**Source information:**
====================

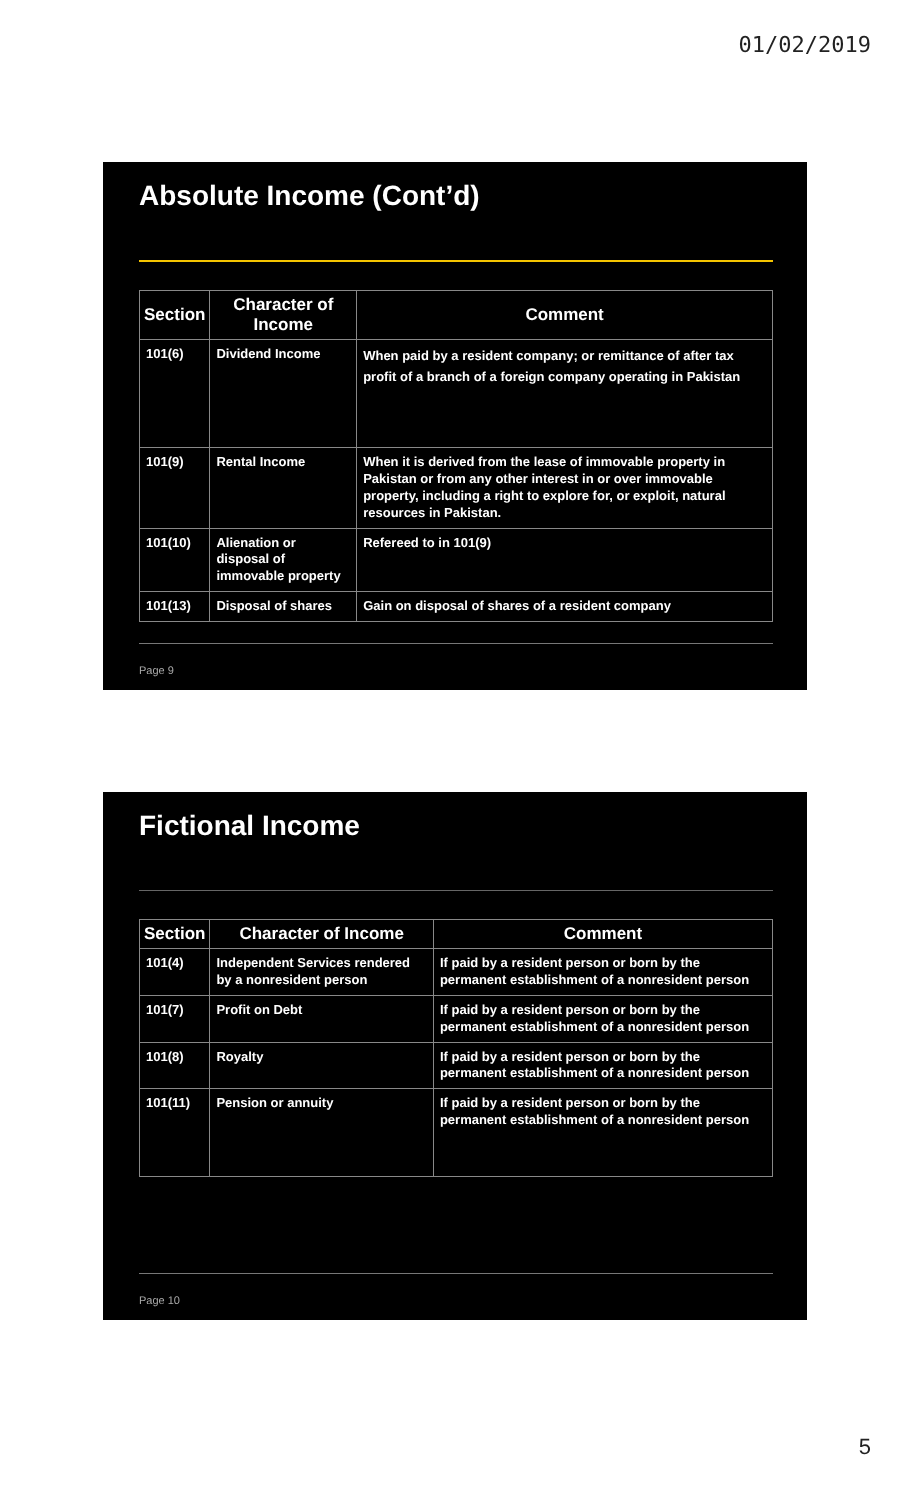01/02/2019
Absolute Income (Cont’d)
| Section | Character of Income | Comment |
| --- | --- | --- |
| 101(6) | Dividend Income | When paid by a resident company; or remittance of after tax profit of a branch of a foreign company operating in Pakistan |
| 101(9) | Rental Income | When it is derived from the lease of immovable property in Pakistan or from any other interest in or over immovable property, including a right to explore for, or exploit, natural resources in Pakistan. |
| 101(10) | Alienation or disposal of immovable property | Refereed to in 101(9) |
| 101(13) | Disposal of shares | Gain on disposal of shares of a resident company |
Page 9
Fictional Income
| Section | Character of Income | Comment |
| --- | --- | --- |
| 101(4) | Independent Services rendered by a nonresident person | If paid by a resident person or born by the permanent establishment of a nonresident person |
| 101(7) | Profit on Debt | If paid by a resident person or born by the permanent establishment of a nonresident person |
| 101(8) | Royalty | If paid by a resident person or born by the permanent establishment of a nonresident person |
| 101(11) | Pension or annuity | If paid by a resident person or born by the permanent establishment of a nonresident person |
Page 10
5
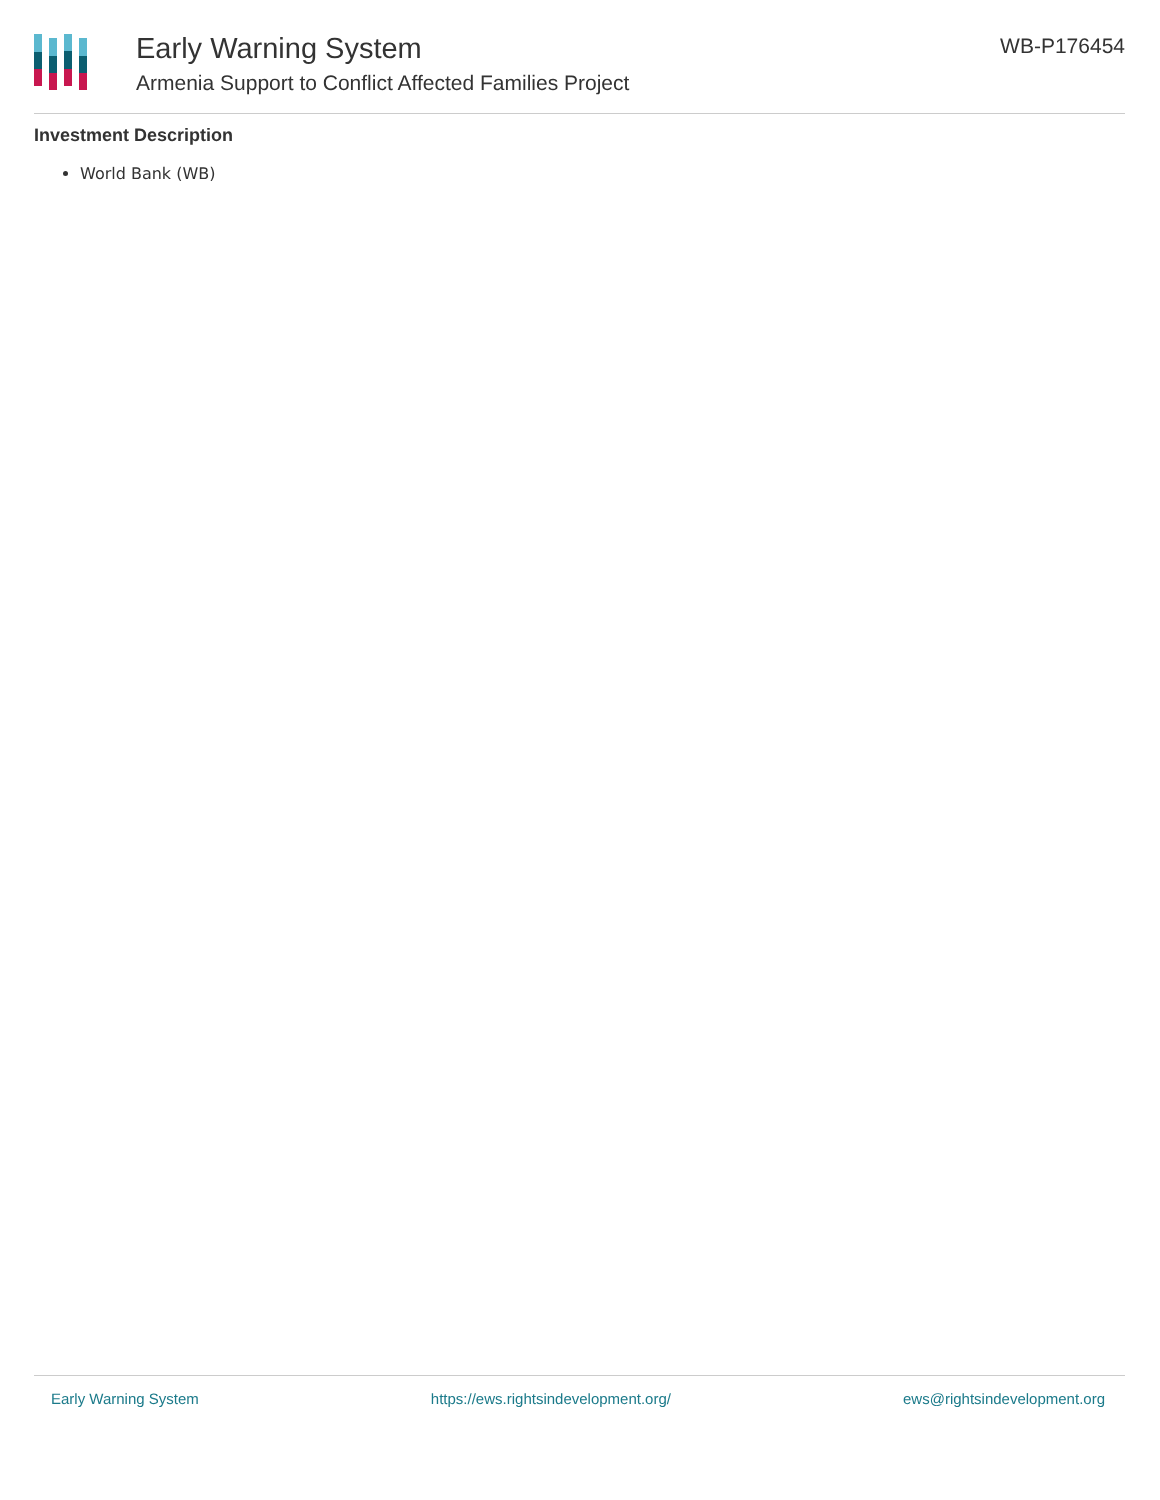Early Warning System
Armenia Support to Conflict Affected Families Project
WB-P176454
Investment Description
World Bank (WB)
Early Warning System https://ews.rightsindevelopment.org/ ews@rightsindevelopment.org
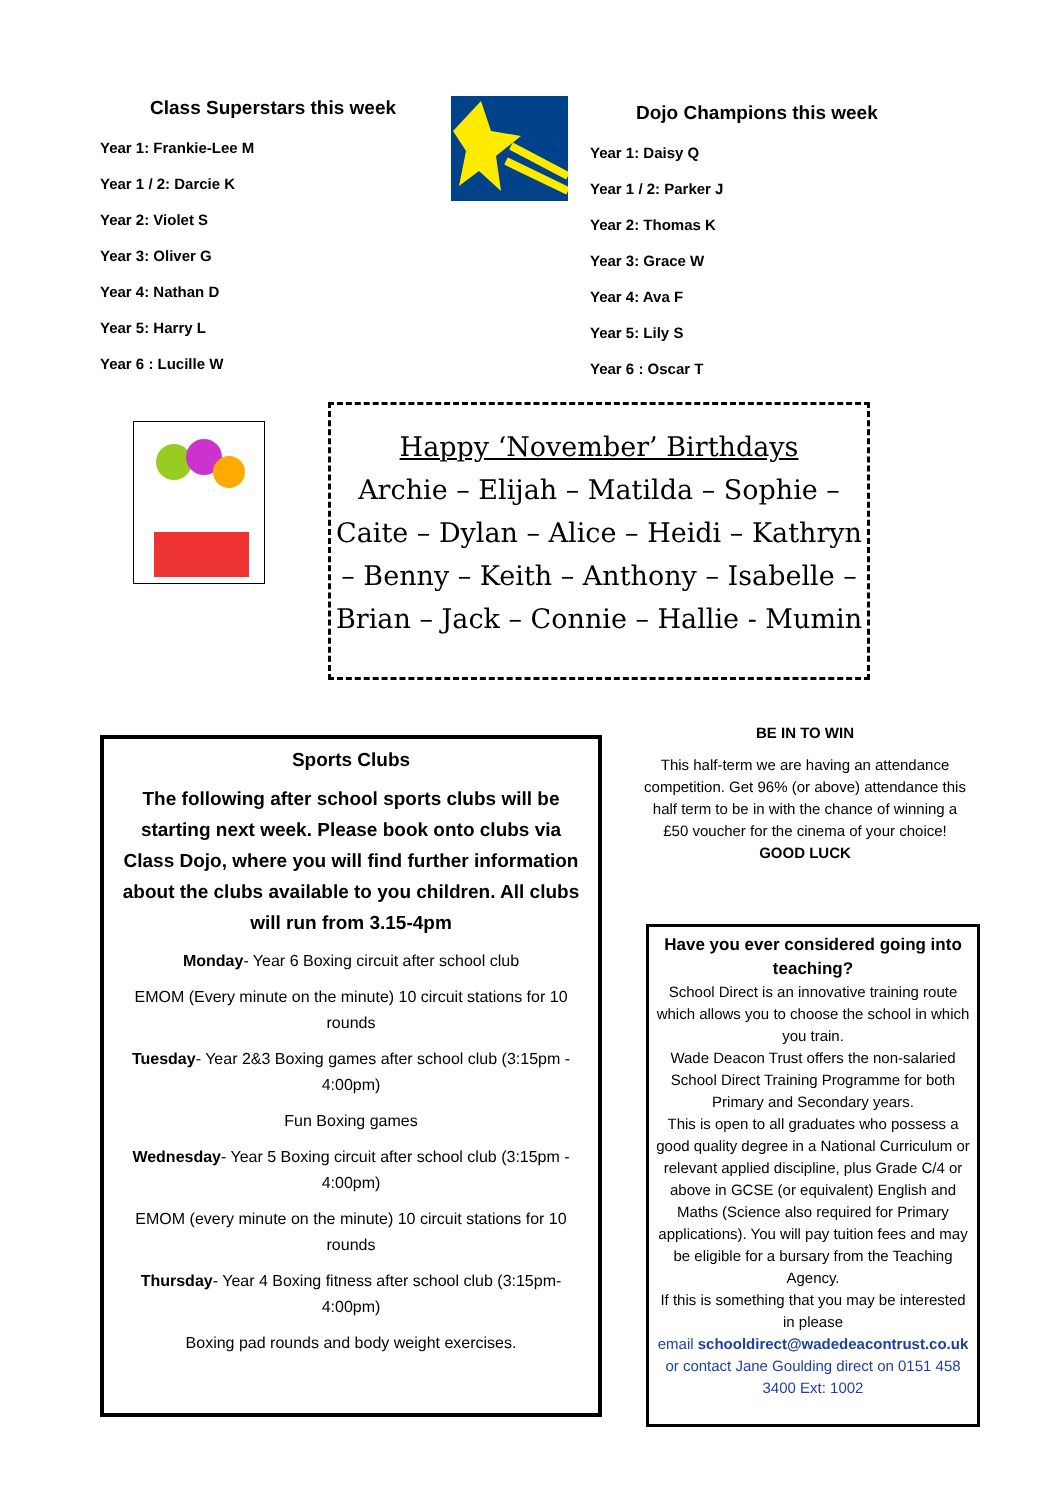Class Superstars this week
Year 1: Frankie-Lee M
Year 1 / 2: Darcie K
Year 2: Violet S
Year 3: Oliver G
Year 4: Nathan D
Year 5: Harry L
Year 6 : Lucille W
Dojo Champions this week
Year 1: Daisy Q
Year 1 / 2: Parker J
Year 2: Thomas K
Year 3: Grace W
Year 4: Ava F
Year 5: Lily S
Year 6 : Oscar T
Happy ‘November’ Birthdays
Archie – Elijah – Matilda – Sophie – Caite – Dylan – Alice – Heidi – Kathryn – Benny – Keith – Anthony – Isabelle – Brian – Jack – Connie – Hallie - Mumin
Sports Clubs
The following after school sports clubs will be starting next week. Please book onto clubs via Class Dojo, where you will find further information about the clubs available to you children. All clubs will run from 3.15-4pm
Monday- Year 6 Boxing circuit after school club
EMOM (Every minute on the minute) 10 circuit stations for 10 rounds
Tuesday- Year 2&3 Boxing games after school club (3:15pm - 4:00pm)
Fun Boxing games
Wednesday- Year 5 Boxing circuit after school club (3:15pm - 4:00pm)
EMOM (every minute on the minute) 10 circuit stations for 10 rounds
Thursday- Year 4 Boxing fitness after school club (3:15pm- 4:00pm)
Boxing pad rounds and body weight exercises.
BE IN TO WIN
This half-term we are having an attendance competition. Get 96% (or above) attendance this half term to be in with the chance of winning a £50 voucher for the cinema of your choice!
GOOD LUCK
Have you ever considered going into teaching?
School Direct is an innovative training route which allows you to choose the school in which you train.
Wade Deacon Trust offers the non-salaried School Direct Training Programme for both Primary and Secondary years.
This is open to all graduates who possess a good quality degree in a National Curriculum or relevant applied discipline, plus Grade C/4 or above in GCSE (or equivalent) English and Maths (Science also required for Primary applications). You will pay tuition fees and may be eligible for a bursary from the Teaching Agency.
If this is something that you may be interested in please
email schooldirect@wadedeacontrust.co.uk or contact Jane Goulding direct on 0151 458 3400 Ext: 1002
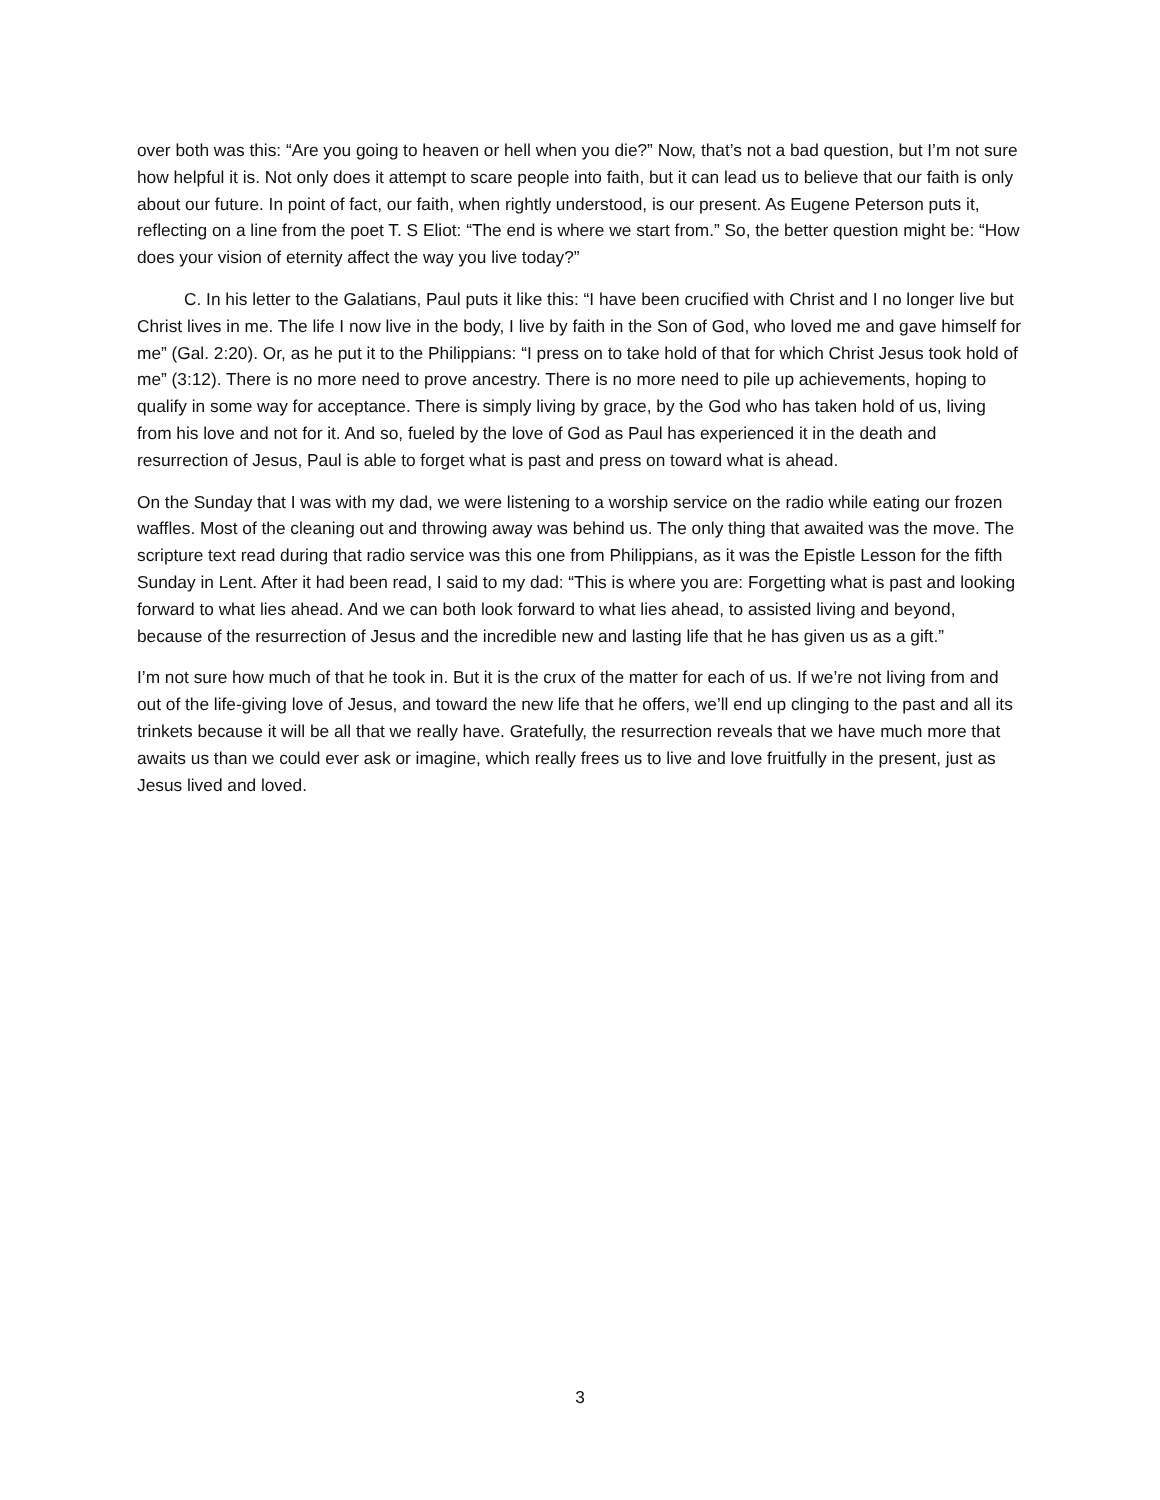over both was this: “Are you going to heaven or hell when you die?” Now, that’s not a bad question, but I’m not sure how helpful it is. Not only does it attempt to scare people into faith, but it can lead us to believe that our faith is only about our future. In point of fact, our faith, when rightly understood, is our present. As Eugene Peterson puts it, reflecting on a line from the poet T. S Eliot: “The end is where we start from.” So, the better question might be: “How does your vision of eternity affect the way you live today?”
C. In his letter to the Galatians, Paul puts it like this: “I have been crucified with Christ and I no longer live but Christ lives in me. The life I now live in the body, I live by faith in the Son of God, who loved me and gave himself for me” (Gal. 2:20). Or, as he put it to the Philippians: “I press on to take hold of that for which Christ Jesus took hold of me” (3:12). There is no more need to prove ancestry. There is no more need to pile up achievements, hoping to qualify in some way for acceptance. There is simply living by grace, by the God who has taken hold of us, living from his love and not for it. And so, fueled by the love of God as Paul has experienced it in the death and resurrection of Jesus, Paul is able to forget what is past and press on toward what is ahead.
On the Sunday that I was with my dad, we were listening to a worship service on the radio while eating our frozen waffles. Most of the cleaning out and throwing away was behind us. The only thing that awaited was the move. The scripture text read during that radio service was this one from Philippians, as it was the Epistle Lesson for the fifth Sunday in Lent. After it had been read, I said to my dad: “This is where you are: Forgetting what is past and looking forward to what lies ahead. And we can both look forward to what lies ahead, to assisted living and beyond, because of the resurrection of Jesus and the incredible new and lasting life that he has given us as a gift.”
I’m not sure how much of that he took in. But it is the crux of the matter for each of us. If we’re not living from and out of the life-giving love of Jesus, and toward the new life that he offers, we’ll end up clinging to the past and all its trinkets because it will be all that we really have. Gratefully, the resurrection reveals that we have much more that awaits us than we could ever ask or imagine, which really frees us to live and love fruitfully in the present, just as Jesus lived and loved.
3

====================

**About this exercise:** From the data above, retype only the lines starting with the line with "101(4) | Independent" and going on through the line with "Early Warning System https://ews.rightsindevelopment.org/", exactly, leaving out the pictures.

**Your response:**
| 101(4) | Independent Services rendered by a nonresident person | If paid by a resident person or born by the permanent establishment of a nonresident person |
| 101(7) | Profit on Debt | If paid by a resident person or born by the permanent establishment of a nonresident person |
| 101(8) | Royalty | If paid by a resident person or born by the permanent establishment of a nonresident person |
| 101(11) | Pension or annuity | If paid by a resident person or born by the permanent establishment of a nonresident person |
Page 10
5
Early Warning System
Armenia Support to Conflict Affected Families Project
WB-P176454
Investment Description
World Bank (WB)
Early Warning System https://ews.rightsindevelopment.org/ ews@rightsindevelopment.org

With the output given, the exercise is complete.